A NOVA CARTEIRA DO ISE, que deverá ser composta de no máximo 40 empresas, será conhecida no início de dezembro. Apesar de os critérios terem ficado mais rígidos, a expectativa dos especialistas é que um número maior de companhias tenha os requisitos para ser selecionadas. Isso porque, das 15 empresas que estrearam no pregão neste ano, 11 foram para o Novo Mercado, o grau mais alto de governança corporativa da bolsa. "Se a empresa se preocupa com governança e com transparência, a possibilidade de tratar de outros fatores da sustentabilidade é maior, o que dá a ela mais chances de integrar o índice", diz José Guimarães Monforte, presidente do Instituto Brasileiro de Governança Corporativa (IBGC). Empresas que fizeram parte do ISE em 2006 afirmam que o ingresso no índice foi bom para os negócios. "Iniciamos nosso processo de internacionalização, e estar no ISE aumenta nossa credibilidade lá fora", diz Luiz Henrique Valverde, diretor de relações com investidores da petroquímica Braskem. "Em nossas reuniões com analistas e investidores estrangeiros, as questões relativas à sustentabilidade são freqüentemente abordadas."
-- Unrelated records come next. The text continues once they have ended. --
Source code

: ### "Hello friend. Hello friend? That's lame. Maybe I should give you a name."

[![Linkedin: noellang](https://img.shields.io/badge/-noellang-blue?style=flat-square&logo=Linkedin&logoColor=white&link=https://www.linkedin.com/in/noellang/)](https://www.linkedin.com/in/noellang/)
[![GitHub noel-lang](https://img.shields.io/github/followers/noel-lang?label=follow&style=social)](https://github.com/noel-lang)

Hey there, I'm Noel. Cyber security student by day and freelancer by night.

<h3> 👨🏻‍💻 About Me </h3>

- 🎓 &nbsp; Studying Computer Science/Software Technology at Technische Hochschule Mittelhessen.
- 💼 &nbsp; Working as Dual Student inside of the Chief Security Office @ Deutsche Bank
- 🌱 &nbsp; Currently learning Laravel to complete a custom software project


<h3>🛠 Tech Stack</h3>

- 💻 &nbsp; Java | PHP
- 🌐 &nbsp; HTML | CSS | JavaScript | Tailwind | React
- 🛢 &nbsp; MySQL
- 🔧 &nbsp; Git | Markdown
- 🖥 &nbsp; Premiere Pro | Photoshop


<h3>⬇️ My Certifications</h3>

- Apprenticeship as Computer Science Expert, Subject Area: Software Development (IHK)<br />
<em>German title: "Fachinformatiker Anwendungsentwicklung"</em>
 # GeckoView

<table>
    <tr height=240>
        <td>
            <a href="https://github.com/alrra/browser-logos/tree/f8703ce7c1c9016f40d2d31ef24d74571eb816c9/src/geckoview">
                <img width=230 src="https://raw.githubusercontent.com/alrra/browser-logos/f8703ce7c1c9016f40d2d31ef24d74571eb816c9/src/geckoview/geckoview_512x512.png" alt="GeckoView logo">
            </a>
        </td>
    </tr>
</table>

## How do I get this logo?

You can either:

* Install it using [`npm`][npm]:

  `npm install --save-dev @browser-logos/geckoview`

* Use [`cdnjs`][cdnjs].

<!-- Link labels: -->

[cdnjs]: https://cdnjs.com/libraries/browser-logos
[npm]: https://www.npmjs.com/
A resposta ao questionário dos índices de sustentabilidade pode ser uma oportunidade de identificar riscos e aprimorar o modelo de gestão da empresa. "Utilizamos o questionário do DJSI como exercício e, aos poucos, fomos implementando melhorias na nossa estratégia de sustentabilidade", diz Neri, da Petrobras. Uma das medidas adotadas foi a criação do comitê de gestão social e ambiental, responsável por monitorar as atividades da empresa. A Suzano Petroquímica baseou-se no questionário do ISE para rever suas práticas socioambientais. "O ISE nos alertou para questões importantes que não faziam parte do nosso dia-a-dia", afirma Simone Soares, diretora da área corporativa da Suzano Holding. A companhia, por exemplo, não tinha documentos que pudessem confirmar seu compromisso com as recomendações do Pacto Global das Nações Unidas, que trata de princípios relacionados à defesa dos direitos humanos, das condições de trabalho, do meio ambiente e do combate à corrupção pelas empresas. Além disso, não incluía as políticas socioambientais na pauta de discussão do conselho de administração. "No último ano, resolvemos essas questões", diz Simone.